In September 2013 courses start in Puvirnituq and Kuujjuaq

By NUNATSIAQ NEWS

The multicultural education centre at Collège Marie-Victorin in Montreal. (HANDOUT PHOTO)


The multicultural education centre at Collège Marie-Victorin in Montreal. (HANDOUT PHOTO)

Collège Marie-Victorin in Montreal is teaming up with the Nunavik Regional Board of Health and Social Services of health to offer training for Inuit who work as community workers in frontline health and social services in Nunavik, the college recently announced.

With no equivalent of Nunavut Arctic College in Nunavik, college-level courses end up being offered by southern Quebec colleges or Cégeps, an acronym for “Collège d’enseignement général et professionnel,” known officially in English as “General and Vocational College.”

Starting in September 2013, Marie-Victorin will offer courses in Kuujjuaq and Puvirnituq to Inuit who work in frontline health and social services jobs.

“We are very proud to continue our collaboration with the Nunavik regional board, and always with a view to improving living conditions in northern Quebec,” said Josée Deschênes, Marie-Victorin’s director of continuing education and business services, in a recent news release.

“Since 1991, our college has been responsible for the post-secondary education of young French-speaking Nunavik Inuit.

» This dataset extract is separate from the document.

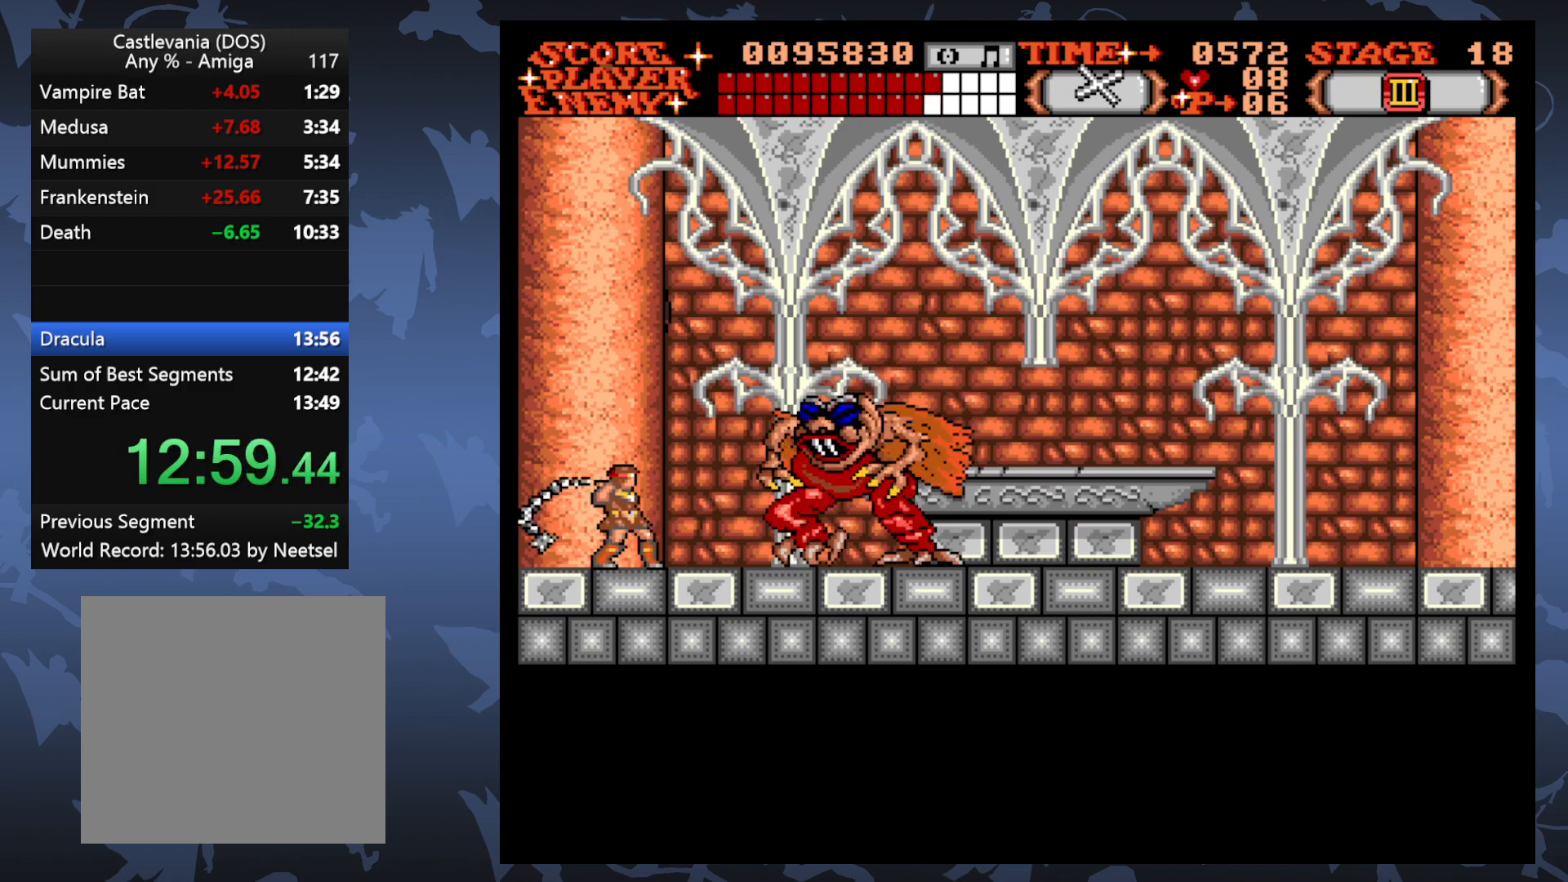
{"buttons": ["DPAD_RIGHT"], "events": [[200, "DPAD_RIGHT", "down"]]}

Thanks to a partnership with the Kativik School Board, our school receives young Inuit students every year who enroll in a specialized course of study that allows them to gradually integrate into the college program of their choice in the regular sector.”

Trainers from Marie-Victorin have gone to several communities in Nunavik to provide training session to 30 community workers for the past two years.

Inuit participants and southern social workers who work in Nunavik have also received one-on-one supervision from trainers at Marie-Victorin in Nunavik or through videoconferences.

In April 2012, Marie-Victorin started to offer training to 40 workers who work with troubled youth in the Nunavik’s three youth rehabilitation centres, in Kuujjuaq, Puvirnituq and Salluit.

To deliver this training, Marie-Victorin partnered with the youth rehabilitiation centre, Boscoville 2000, in Rivière-des-Prairies.